When you go out into public these days, you may come across someone who has COVID-19 — but how likely is it? An interactive map is trying to answer that question.

What You Need To Know

  • COVID-19 Event Risk Assessment Planning Tool shows COVID-19 risk in group settings
  • You can see breakdown by county across the country
  • The chief of UB's Division of Infectious Diseases says the tool is useful but warns it shouldn't guide your behavior

Dr. Thomas Russo, the chief of the University at Buffalo's Division of Infectious Diseases, said, "I think this tool is interesting." 

The COVID-19 Event Risk Assessment Planning Tool was created as part of a project led by professors at the Georgia Institute of Technology. The resource shows how likely it is that at least one person at any event of a given size is infected with COVID-19.

"If you look at Erie County right now with the number of cases we have and it does have a lag of a number of days, if there's a gathering of 10 individuals, the likelihood that someone that's infectious that would be present at that gathering would be somewhere between 23 and 40 percent based on this tool," Dr.
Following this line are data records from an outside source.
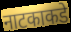
नाटकाकडे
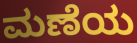
ಮಣೆಯ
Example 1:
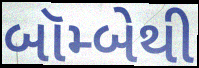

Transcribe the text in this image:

બૉમ્બેથી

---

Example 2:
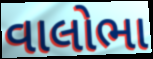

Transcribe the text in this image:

વાલોભા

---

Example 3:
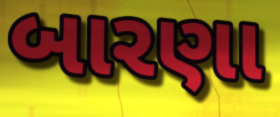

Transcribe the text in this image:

બારણા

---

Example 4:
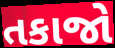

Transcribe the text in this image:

તકાજો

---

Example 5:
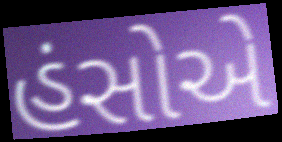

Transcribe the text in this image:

હંસોએ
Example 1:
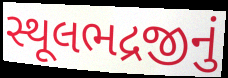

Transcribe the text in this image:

સ્થૂલભદ્રજીનું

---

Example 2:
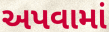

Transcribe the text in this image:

અપવામાં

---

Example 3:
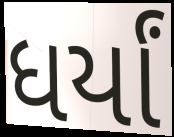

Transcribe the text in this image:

ધર્યાં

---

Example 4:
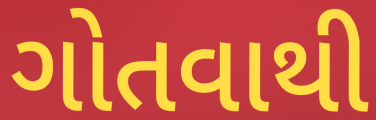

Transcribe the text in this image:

ગોતવાથી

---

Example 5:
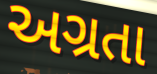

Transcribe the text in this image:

અગ્રતા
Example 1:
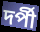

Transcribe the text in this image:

দর্পী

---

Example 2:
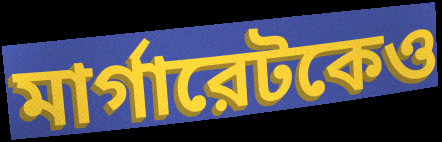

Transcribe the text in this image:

মার্গারেটকেও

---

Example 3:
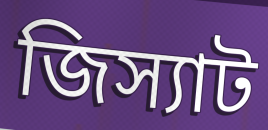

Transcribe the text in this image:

জিস্যাট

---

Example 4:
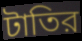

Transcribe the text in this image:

টাতির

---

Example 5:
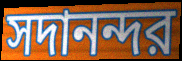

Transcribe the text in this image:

সদানন্দর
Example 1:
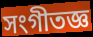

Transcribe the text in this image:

সংগীতজ্ঞ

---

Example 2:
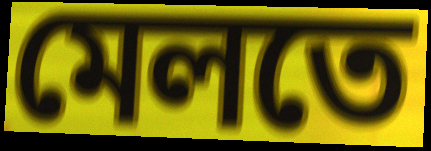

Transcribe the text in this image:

মেলতে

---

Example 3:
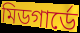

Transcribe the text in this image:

মিডগার্ডে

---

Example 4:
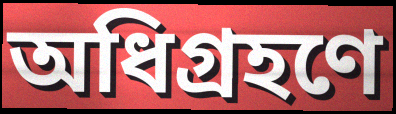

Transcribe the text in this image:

অধিগ্রহণে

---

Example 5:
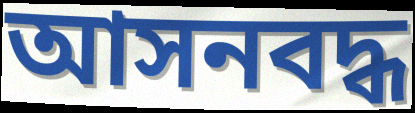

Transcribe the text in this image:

আসনবদ্ধ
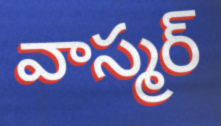
వాస్మర్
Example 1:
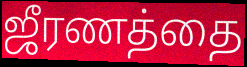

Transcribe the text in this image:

Russo said.

The interactive map allows you to click on different counties across the country and see the risk level based on group sizes of 10 up to 5,000.
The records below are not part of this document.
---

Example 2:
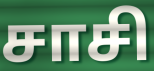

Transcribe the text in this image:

சாசி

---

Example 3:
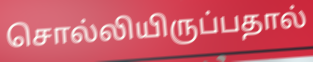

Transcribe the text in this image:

சொல்லியிருப்பதால்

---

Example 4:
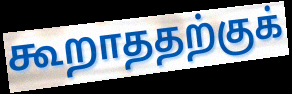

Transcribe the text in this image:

கூறாததற்குக்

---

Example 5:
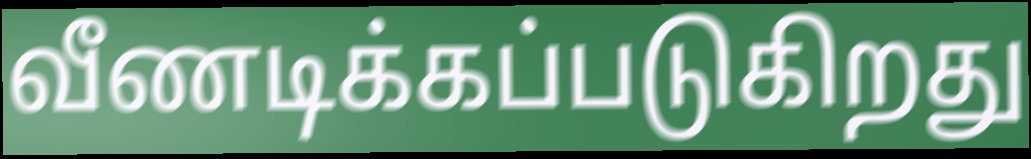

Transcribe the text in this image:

வீணடிக்கப்படுகிறது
But there is concern about underreporting due to testing shortages, asymptomatic cases, and reporting lags. For this tool, researchers are applying an ascertainment bias of 5 and 10 to account for undiagnosed cases. Dr. Russo thinks that method brings about a more accurate picture of the pandemic.

He said, "We've been averaging about 500 new diagnosed cases in our community each day over the last several days, well the reality is probably it's somewhere in between 5 and 10-fold greater than the number of diagnosed cases which obviously puts us in the thousands."

Dr. Russo believes the map is a useful guide to get a sense of the virus' prevalence in certain areas but warns the tool shouldn't guide your behavior. 

"Population statistics don't apply to you and your individual event so even though you may feel the odds in your favor, it just really takes one individual that happens to be infected that was statistically unlikely to be in your house but if they are there that's going to be problematic," he said.

He reminds people the virus is widespread in the area and urges people against gathering outside their household over the holidays.